DATA PROVIDED »
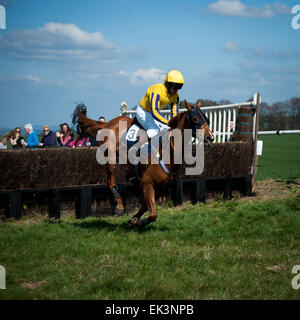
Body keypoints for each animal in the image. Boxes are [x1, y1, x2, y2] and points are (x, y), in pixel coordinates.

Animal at [72, 100, 213, 228]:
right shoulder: (147, 183)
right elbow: (152, 213)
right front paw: (140, 221)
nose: (210, 137)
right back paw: (119, 206)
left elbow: (146, 206)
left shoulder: (160, 187)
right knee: (110, 181)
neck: (168, 151)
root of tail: (108, 122)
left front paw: (134, 220)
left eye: (207, 119)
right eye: (195, 118)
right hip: (110, 155)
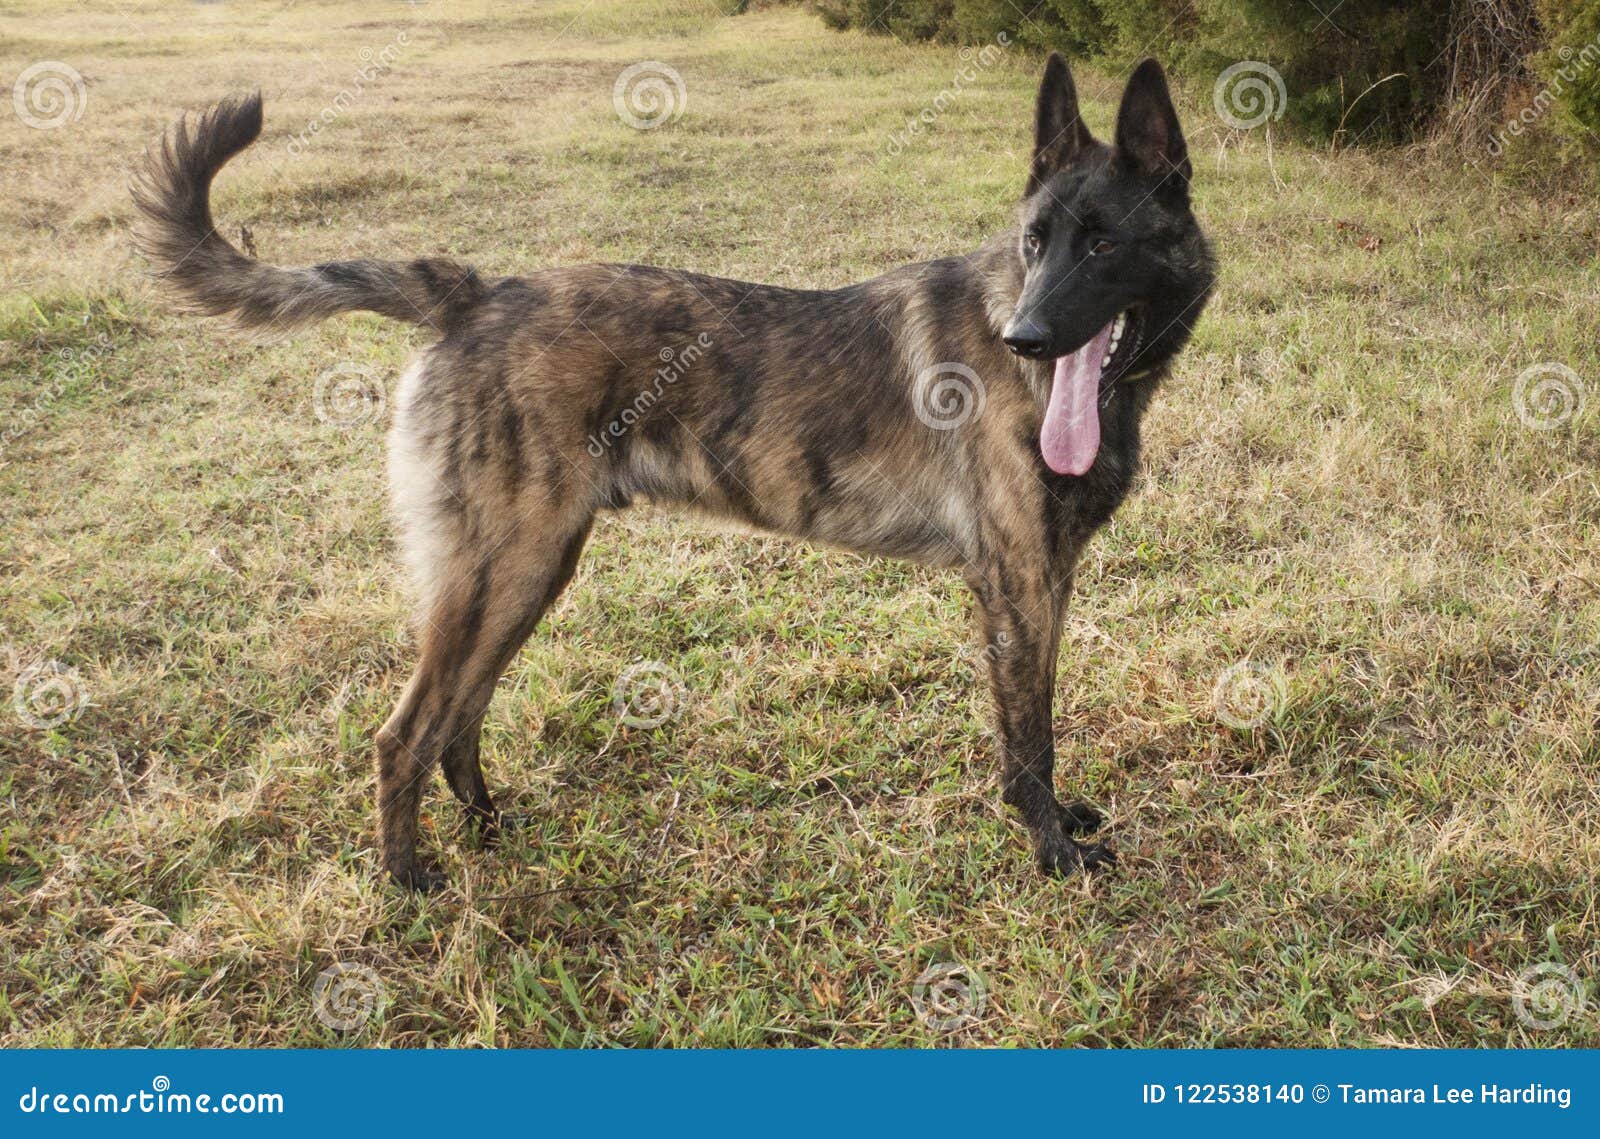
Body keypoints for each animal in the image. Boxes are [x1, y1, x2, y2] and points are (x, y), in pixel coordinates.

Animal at [134, 55, 1209, 889]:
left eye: (1103, 243)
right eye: (1034, 242)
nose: (1023, 334)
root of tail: (474, 295)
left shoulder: (1042, 585)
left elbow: (1040, 732)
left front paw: (1061, 824)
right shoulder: (1020, 590)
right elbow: (1031, 739)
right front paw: (1052, 852)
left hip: (526, 572)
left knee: (460, 716)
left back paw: (488, 828)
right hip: (500, 571)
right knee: (407, 732)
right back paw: (408, 881)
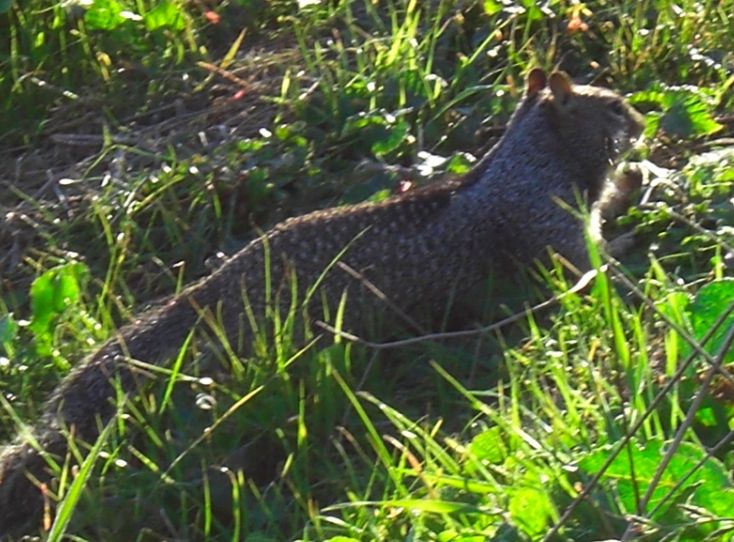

WORK REQUIRED » Apart from the pictures, every line above must be printed exactly.

OUTPUT FOR THIS EXERCISE »
Body keypoints for each animal in the image. Boxes are [x1, y1, x2, y2] and points are (x, y), in pixel coordinates.

Animal at [72, 100, 213, 228]:
right shoulder: (147, 183)
right elbow: (152, 213)
right front paw: (140, 221)
nose: (210, 137)
right back paw: (119, 206)
left elbow: (146, 206)
left shoulder: (160, 187)
right knee: (110, 181)
neck: (168, 151)
root of tail: (108, 122)
left front paw: (134, 220)
left eye: (207, 119)
right eye: (195, 118)
right hip: (110, 155)
Body keypoints for each animal in the image. Boxes are [x1, y1, x2, y2] and points are (x, y), in pixel coordinates.

Animal at [134, 55, 1209, 889]:
left eye: (1103, 243)
right eye: (1034, 242)
nose: (1023, 334)
root of tail: (474, 295)
left shoulder: (1042, 585)
left elbow: (1040, 732)
left front paw: (1061, 824)
right shoulder: (1020, 590)
right elbow: (1031, 739)
right front paw: (1052, 852)
left hip: (526, 572)
left knee: (460, 716)
left back paw: (488, 828)
right hip: (500, 571)
right knee: (407, 732)
right back paw: (408, 881)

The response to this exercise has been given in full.